As with anything else in long-distance, it requires effort and commitment to work out the delicate balance of too little and too much (I personally might say that it rarely is too much, simply because we always wish to satisfy what is unsatiated, so “overfeeding” the beast of eros might be more helpful than to deprive it and fan its desire). The distance also has its own upsides, such as building greater trust and communication (motherhood statements, I know, but it is true). The sooner we work out how to untangle the knots of insecurity the better it is for the both of us. It goes both ways to have some reassurance that I’m not only a piece of meat, or some perverted deviant. I also realise that lust does not last, so maybe I do have the answer to my doubts all along, with some enduring aspects of the relationship as proof.

Love is not a cure for loneliness

Long-distance is hard (if I have not reiterated it enough), and it is painful – not just because of the distance, but also because of the time zone differences which I find unbearable – thus it should not be a yardstick to measure the strength of a relationship. What I mean is to say that everything I have represented on this Valentine’s Day post is an oversimplification of what a long-distance relationship is like, and that problems arise all the time, be it my internal struggles or a conflict. It really isn’t anyone’s fault – to try to place responsibility on people assumes that we are stronger than human nature. That is a sort of maturity that gets refined with long-distance, as though it were some martial arts that requires training in isolation and meditations in solitude.

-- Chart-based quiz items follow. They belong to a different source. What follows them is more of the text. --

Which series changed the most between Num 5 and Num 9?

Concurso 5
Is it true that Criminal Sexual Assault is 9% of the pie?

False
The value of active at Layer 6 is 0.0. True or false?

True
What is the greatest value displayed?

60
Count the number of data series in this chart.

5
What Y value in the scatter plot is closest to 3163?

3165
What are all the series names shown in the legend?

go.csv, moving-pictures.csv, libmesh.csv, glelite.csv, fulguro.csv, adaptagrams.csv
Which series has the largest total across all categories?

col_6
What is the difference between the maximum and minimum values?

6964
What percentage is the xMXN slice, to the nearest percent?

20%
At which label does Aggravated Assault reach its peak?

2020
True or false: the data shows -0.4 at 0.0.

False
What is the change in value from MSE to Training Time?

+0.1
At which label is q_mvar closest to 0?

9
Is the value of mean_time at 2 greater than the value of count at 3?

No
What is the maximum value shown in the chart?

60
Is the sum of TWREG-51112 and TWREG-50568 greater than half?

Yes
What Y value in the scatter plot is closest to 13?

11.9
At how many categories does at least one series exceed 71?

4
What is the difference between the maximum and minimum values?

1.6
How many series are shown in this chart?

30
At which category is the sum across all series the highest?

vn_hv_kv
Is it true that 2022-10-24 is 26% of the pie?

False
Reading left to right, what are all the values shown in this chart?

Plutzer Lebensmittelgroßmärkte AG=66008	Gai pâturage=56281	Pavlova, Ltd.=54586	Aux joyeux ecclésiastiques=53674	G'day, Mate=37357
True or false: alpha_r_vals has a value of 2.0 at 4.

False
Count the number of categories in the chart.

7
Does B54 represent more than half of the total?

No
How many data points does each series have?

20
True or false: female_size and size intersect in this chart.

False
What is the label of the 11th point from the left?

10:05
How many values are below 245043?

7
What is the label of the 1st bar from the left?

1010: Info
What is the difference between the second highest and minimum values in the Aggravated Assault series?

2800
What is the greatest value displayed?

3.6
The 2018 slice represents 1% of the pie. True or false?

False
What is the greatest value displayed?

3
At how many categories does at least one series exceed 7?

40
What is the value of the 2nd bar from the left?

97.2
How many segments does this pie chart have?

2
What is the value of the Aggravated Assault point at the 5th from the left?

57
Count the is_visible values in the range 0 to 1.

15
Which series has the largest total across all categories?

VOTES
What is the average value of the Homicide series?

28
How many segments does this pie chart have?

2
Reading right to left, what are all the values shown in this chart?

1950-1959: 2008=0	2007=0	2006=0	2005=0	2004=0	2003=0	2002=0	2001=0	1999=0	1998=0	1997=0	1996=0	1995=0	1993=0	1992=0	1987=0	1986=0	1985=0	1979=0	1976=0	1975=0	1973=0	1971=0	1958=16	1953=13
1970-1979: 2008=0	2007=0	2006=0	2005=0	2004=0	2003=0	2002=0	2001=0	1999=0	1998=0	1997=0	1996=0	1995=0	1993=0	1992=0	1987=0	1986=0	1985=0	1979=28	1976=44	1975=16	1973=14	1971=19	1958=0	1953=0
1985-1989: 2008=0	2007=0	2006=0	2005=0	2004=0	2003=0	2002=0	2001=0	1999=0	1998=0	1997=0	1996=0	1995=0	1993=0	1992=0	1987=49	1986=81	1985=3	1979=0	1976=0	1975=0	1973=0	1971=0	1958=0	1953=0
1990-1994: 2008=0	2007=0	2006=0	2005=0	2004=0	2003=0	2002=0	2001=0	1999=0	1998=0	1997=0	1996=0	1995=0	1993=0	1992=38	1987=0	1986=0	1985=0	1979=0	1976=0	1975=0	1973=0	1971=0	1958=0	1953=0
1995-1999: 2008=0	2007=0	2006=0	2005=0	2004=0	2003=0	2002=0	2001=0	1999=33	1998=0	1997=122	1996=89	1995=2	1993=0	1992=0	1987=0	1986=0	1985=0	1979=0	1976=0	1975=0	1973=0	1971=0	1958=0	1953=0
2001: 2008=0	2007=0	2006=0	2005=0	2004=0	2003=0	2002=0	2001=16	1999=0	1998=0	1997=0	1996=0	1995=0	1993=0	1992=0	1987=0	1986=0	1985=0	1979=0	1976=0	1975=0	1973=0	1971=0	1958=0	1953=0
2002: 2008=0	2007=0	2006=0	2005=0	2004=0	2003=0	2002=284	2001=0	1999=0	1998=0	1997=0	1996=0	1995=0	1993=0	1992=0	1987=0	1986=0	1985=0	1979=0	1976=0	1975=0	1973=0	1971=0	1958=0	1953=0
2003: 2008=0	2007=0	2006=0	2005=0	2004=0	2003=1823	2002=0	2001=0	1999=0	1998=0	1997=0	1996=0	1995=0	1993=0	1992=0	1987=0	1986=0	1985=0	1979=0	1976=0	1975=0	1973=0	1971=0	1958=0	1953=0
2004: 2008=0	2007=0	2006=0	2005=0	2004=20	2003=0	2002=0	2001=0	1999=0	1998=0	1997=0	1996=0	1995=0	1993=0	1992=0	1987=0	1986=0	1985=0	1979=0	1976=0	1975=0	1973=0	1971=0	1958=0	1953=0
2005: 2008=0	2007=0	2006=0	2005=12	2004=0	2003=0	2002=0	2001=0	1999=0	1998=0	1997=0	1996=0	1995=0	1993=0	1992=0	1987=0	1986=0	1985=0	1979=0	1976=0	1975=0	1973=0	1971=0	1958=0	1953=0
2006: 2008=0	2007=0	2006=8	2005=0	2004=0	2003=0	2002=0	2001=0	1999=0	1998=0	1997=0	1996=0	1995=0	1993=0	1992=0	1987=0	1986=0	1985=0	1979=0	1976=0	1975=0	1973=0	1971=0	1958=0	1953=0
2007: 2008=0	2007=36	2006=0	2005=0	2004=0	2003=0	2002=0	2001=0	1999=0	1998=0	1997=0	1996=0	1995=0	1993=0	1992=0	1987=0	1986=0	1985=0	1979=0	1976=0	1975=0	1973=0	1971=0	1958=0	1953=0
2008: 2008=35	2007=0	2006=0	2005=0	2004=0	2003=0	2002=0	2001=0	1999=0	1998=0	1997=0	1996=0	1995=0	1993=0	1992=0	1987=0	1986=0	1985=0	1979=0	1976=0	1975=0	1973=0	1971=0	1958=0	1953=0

Many people might find this largely inapplicable, especially if they identify themselves as “single and alone” on Valentines, but I think it would be nice to conclude on the note that love and relationship is not a cure for loneliness (I realise this disclaimer should probably appear earlier). The victimisation of being single in the season of love seems to assume that all those happy couples are happy to find that they fit like jigsaw pieces in a lonely world. Long-distance really showed me, with great clarity, that it is not the case, and one is still very much capable of feeling lonely even while in love (though the distance probably hyperbolizes these occurrences).

What is more important is to learn to find value for myself. Now that I can no longer be “one call away”, or provide a comforting hug, I am forced to think about what other ways I can make the relationship work. Working on myself is a part of that equation. I want to be a solution, not just a temporary distraction. And yet, paradoxically, I have to come to terms with the fact that occasionally, we really are just each other’s distractions. And that is all I can be. And maybe that is enough.

Maybe a hello from the other side of the globe, or a good night message when I wake, is enough.